Null distributions of the log-likelihood ratios

The null distribution of an LLR, $p(\mathrm{LLR}\mid{\mathcal H}_{\mathrm{null}})$, may be obtained either by simulation or analytically. Simulation, such as random permutations from real data or the generation of random data from statistics of real data, can deal with a much broader range of scenarios in which analytical expressions are unattainable. However, the drawbacks are obvious: simulation can take hundreds of times longer than analytical methods to reach a satisfiable precision. Here we obtained analytical expressions of $p(\mathrm{LLR}\mid{\mathcal H}_{\mathrm{null}})$ for all the Likelihood ratio tests.

Correlation test

${\mathcal H}_{\mathrm{null}}^{\mathrm{(0)}}=A\quad B$ indicates no correlation between $A$ and $B$. Therefore, we can start from

\[\tilde{B}_i\sim\mathrm{i.i.d\ }N(0,1).\]

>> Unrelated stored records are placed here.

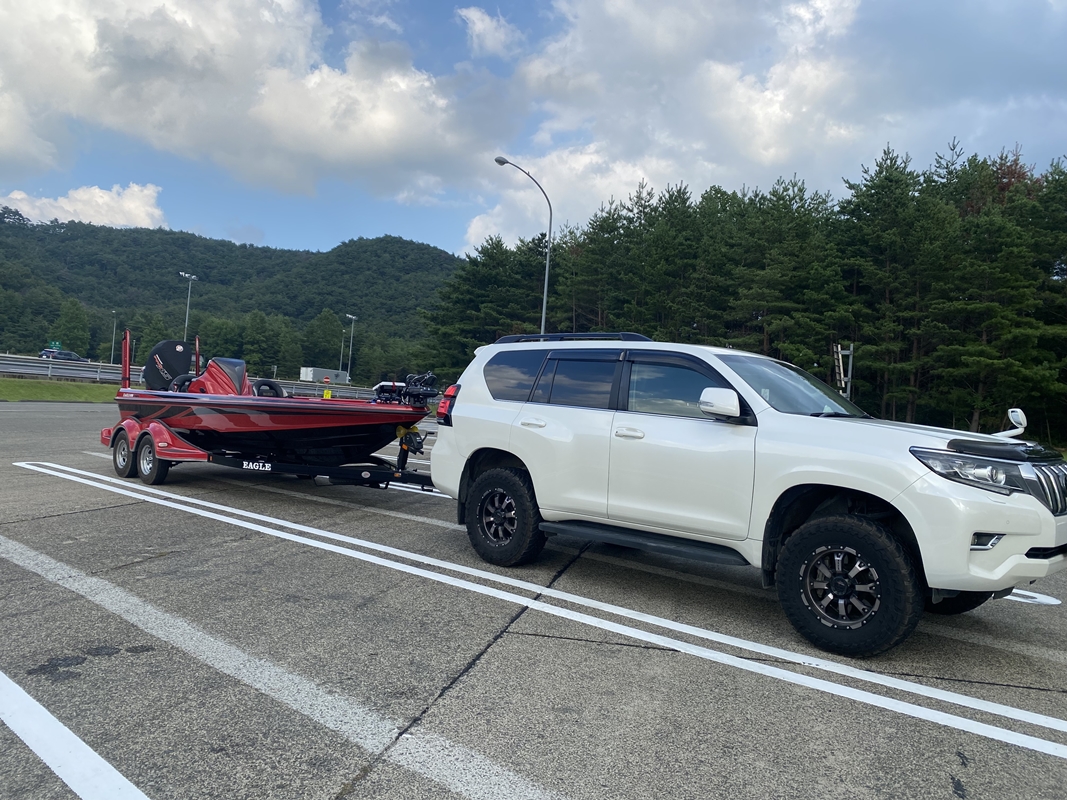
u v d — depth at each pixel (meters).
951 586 3.58
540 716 3.06
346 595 4.66
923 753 2.88
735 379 4.55
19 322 129.00
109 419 19.39
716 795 2.50
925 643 4.26
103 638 3.76
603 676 3.53
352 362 126.12
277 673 3.40
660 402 4.83
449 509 8.10
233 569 5.17
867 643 3.78
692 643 4.05
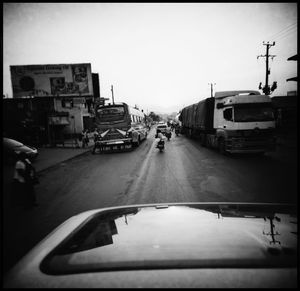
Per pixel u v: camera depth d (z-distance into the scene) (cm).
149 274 88
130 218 153
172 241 116
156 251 105
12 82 3020
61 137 3394
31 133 2405
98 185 783
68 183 849
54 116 2733
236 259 96
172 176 847
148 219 149
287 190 612
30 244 381
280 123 2664
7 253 351
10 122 2300
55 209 564
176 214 157
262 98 1170
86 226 144
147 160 1259
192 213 158
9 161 1350
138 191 674
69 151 2012
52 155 1778
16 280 94
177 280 84
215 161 1131
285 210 162
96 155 1650
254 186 666
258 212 158
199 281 83
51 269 98
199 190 651
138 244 114
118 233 129
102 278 88
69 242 122
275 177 762
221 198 573
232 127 1164
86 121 4153
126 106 1700
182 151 1563
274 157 1193
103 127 1709
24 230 441
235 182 721
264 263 93
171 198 593
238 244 111
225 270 89
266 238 118
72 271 95
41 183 879
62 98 3269
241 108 1159
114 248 111
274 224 137
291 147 1548
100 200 614
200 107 1762
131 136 1725
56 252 112
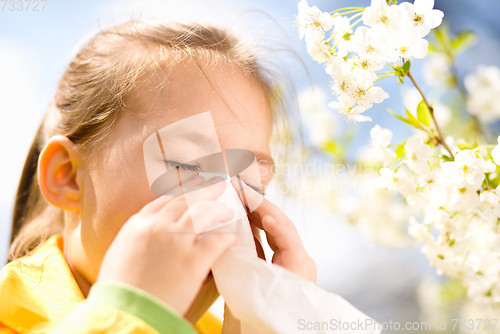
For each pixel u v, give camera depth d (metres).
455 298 2.19
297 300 1.38
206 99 1.45
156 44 1.48
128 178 1.42
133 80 1.44
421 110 1.49
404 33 1.44
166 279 1.36
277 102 1.55
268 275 1.38
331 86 1.47
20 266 1.44
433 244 1.50
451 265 1.49
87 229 1.42
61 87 1.51
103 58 1.48
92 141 1.44
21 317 1.41
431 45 1.77
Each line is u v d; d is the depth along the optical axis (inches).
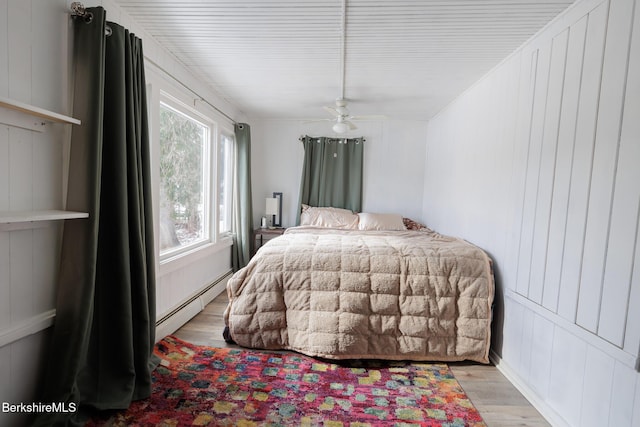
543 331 69.3
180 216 114.1
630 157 49.6
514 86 85.4
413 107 147.0
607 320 52.8
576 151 61.3
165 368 79.8
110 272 65.6
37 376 57.1
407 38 82.6
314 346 85.7
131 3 69.8
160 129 100.8
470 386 77.0
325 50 91.4
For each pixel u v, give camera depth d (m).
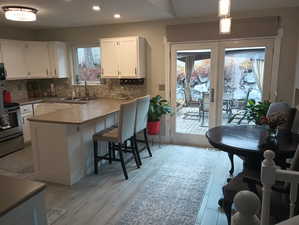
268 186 1.30
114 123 4.14
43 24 4.75
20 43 4.84
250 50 3.98
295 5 3.58
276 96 3.92
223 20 2.22
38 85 5.60
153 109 4.32
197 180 3.17
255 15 3.82
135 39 4.35
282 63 3.80
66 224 2.31
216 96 4.34
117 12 3.77
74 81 5.45
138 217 2.40
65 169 3.07
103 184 3.10
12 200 1.13
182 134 4.69
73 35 5.16
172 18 4.29
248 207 0.86
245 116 4.09
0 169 3.57
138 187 3.01
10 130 4.23
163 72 4.57
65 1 3.06
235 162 3.74
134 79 4.75
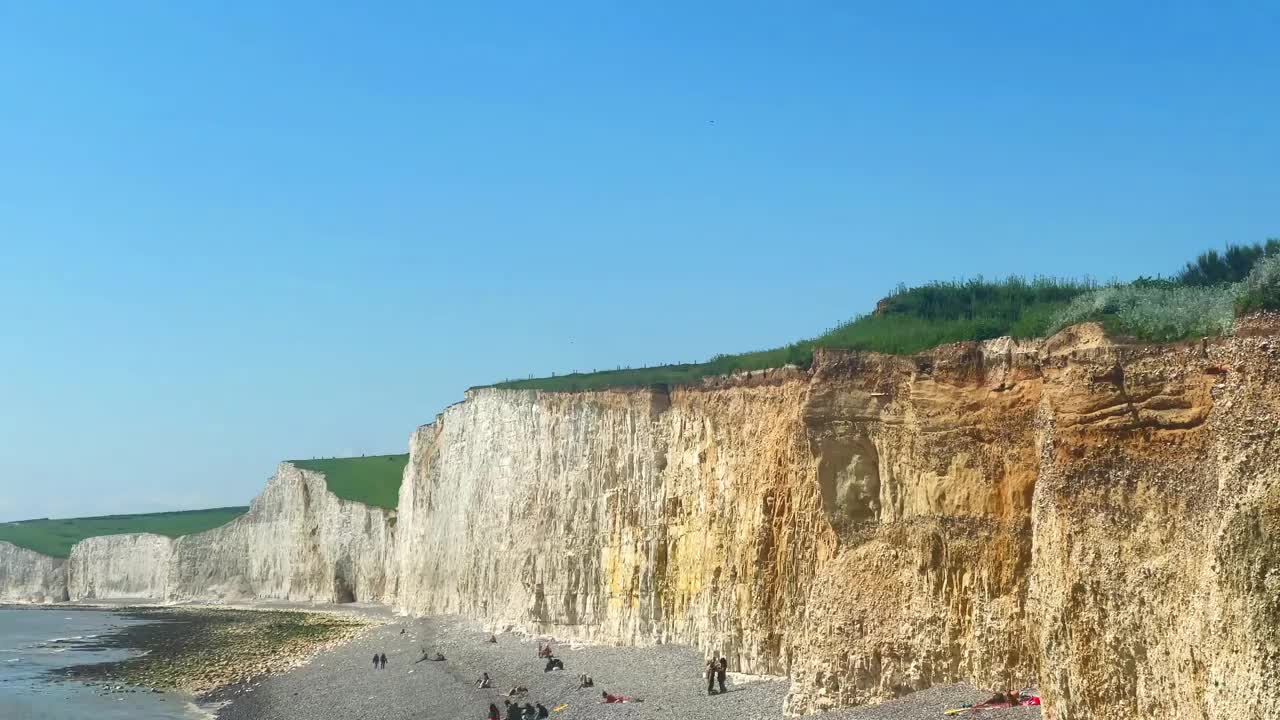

In order to simulate the supernormalization step, we normalize $\tilde{B}_i$ into $B_i$ with zero mean and unit variance as:

\[B_i\equiv\frac{\tilde{B}_i-\bar{\tilde{B}}_i}{\sigma_{\tilde{B}}},\hspace{3em}\bar{\tilde{B}}\equiv \frac{1}{n}\sum_{i=1}^n\tilde{B}_i,\hspace{3em}\sigma_{\tilde{B}}^2\equiv\frac{1}{n}\sum_{i=1}^n\left(\tilde{B}_i-\bar{\tilde{B}}\right)^2.\]

Transform the random variables $\{\tilde{B}_i\}$ by defining

\[\begin{aligned} X_1 &\equiv \frac{1}{\sqrt{n}}\sum_{i=1}^nA_i\tilde{B}_i,\\ X_2 &\equiv \frac{1}{\sqrt{n}}\sum_{i=1}^n\tilde{B}_i,\\ X_3 &\equiv \left(\sum_{i=1}^n\tilde{B}_i^2\right)-X_1^2-X_2^2. \end{aligned}\]

Since $\tilde{B}_i\sim\mathrm{i.i.d\ }N(0,1)$, we can easily verify that $X_1,X_2,X_3$ are independent, and

\[X_1\sim N(0,1),\hspace{3em}X_2\sim N(0,1),\hspace{3em}X_3\sim\chi^2(n-2).\]

Expressing the LLR for the correlation test in terms of $X_1,X_2,X_3$ gives

\[\mathrm{LLR}^{\mathrm{(0)}}=-\frac{n}{2}\ln(1-Y),\]

in which

\[Y\equiv\frac{X_1^2}{X_1^2+X_3}\sim\mathrm{Beta}\Bigl(\frac 12,\frac{n-2}2\Bigr)\]

follows the Beta distribution.

We define the distribution ${\mathcal D}(\alpha,\beta)$ as the distribution of a random variable $Z=-\frac 12\ln(1-Y)$ for $Y\sim\mathrm{Beta}(\alpha/2,\beta/2)$, i.e.

\[Z=-\frac{1}{2}\ln(1-Y)\sim{\mathcal D}(\alpha,\beta).\]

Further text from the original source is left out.